The crowd gathered at the gallows to witness the hanging went home, satisfied with the spectacle. It had been highly entertaining it was generally agreed on among the onlookers. The man who'd brutally murdered his aunt had died rather well. He'd been everything the audience of such a gruesome event could have wished for – young, handsome, pleasant-spoken and fashionably dressed. It was almost a pity that such a fine specimen of a man should be left on the gallows to rot.
Besides he had not committed the murder for gain. This was what he'd said in his dying speech at any rate.
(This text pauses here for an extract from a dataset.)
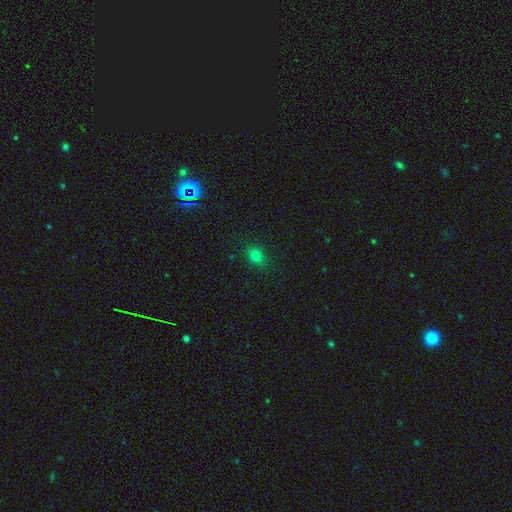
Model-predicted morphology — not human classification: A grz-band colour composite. It shows a smooth galaxy with no disk features (76%) that is round (51%). Merging: none (85%).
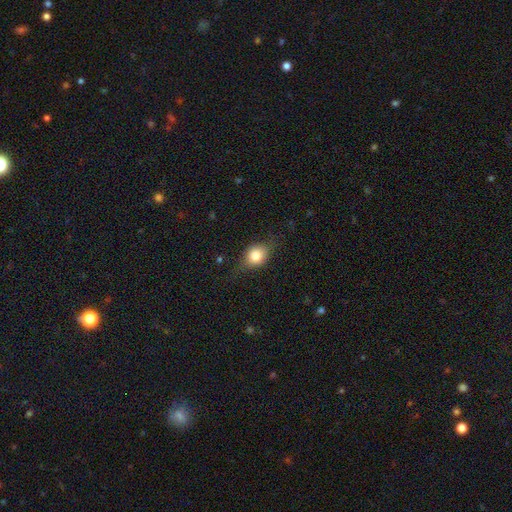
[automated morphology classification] Smooth or featured? Predicted: smooth (p=0.70). How rounded? Predicted: round (p=0.52). Merging? Predicted: none (p=0.67).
He'd done it for love – his aunt would never have given her consent to his marriage, he'd said, and he'd been desperate. A man who'd literally do anything for his sweetheart could count on public sympathy at the very least.
There were those who said that Frank Churchill should not have fallen in love with a young woman of whom his aunt could not approve, but they were a minority. There were others – especially among those who'd been acquainted with Mr Churchill's victim – who said that she'd had it coming to her. Mrs Churchill, who'd kept a tight hold on the purse strings, who'd held both her husband and nephew on a short rein, who'd insisted on having things her own way at all times, who'd terrorised them with her frequent bouts of illness whenever they showed the slightest reluctance to comply with one of her wishes … her death had been a relief to all who knew her. That her nephew had helped her on her way was not altogether surprising, and if he'd chosen a different means it was probable that no awkward questions would have been asked. But the deadly cobra in Mrs Churchill's chamber pot, however effective, had been a mistake. Had they lived in Calcutta and not in Richmond, Mr Churchill would, in all likelihood, have escaped detection. But deadly cobras were rare in England, and their owners could be easily tracked. So now, instead of dancing at his wedding, which was what a young man of Mr Churchill's age should be doing, he'd been put to bed with a ladder. A sad ending to a promising career.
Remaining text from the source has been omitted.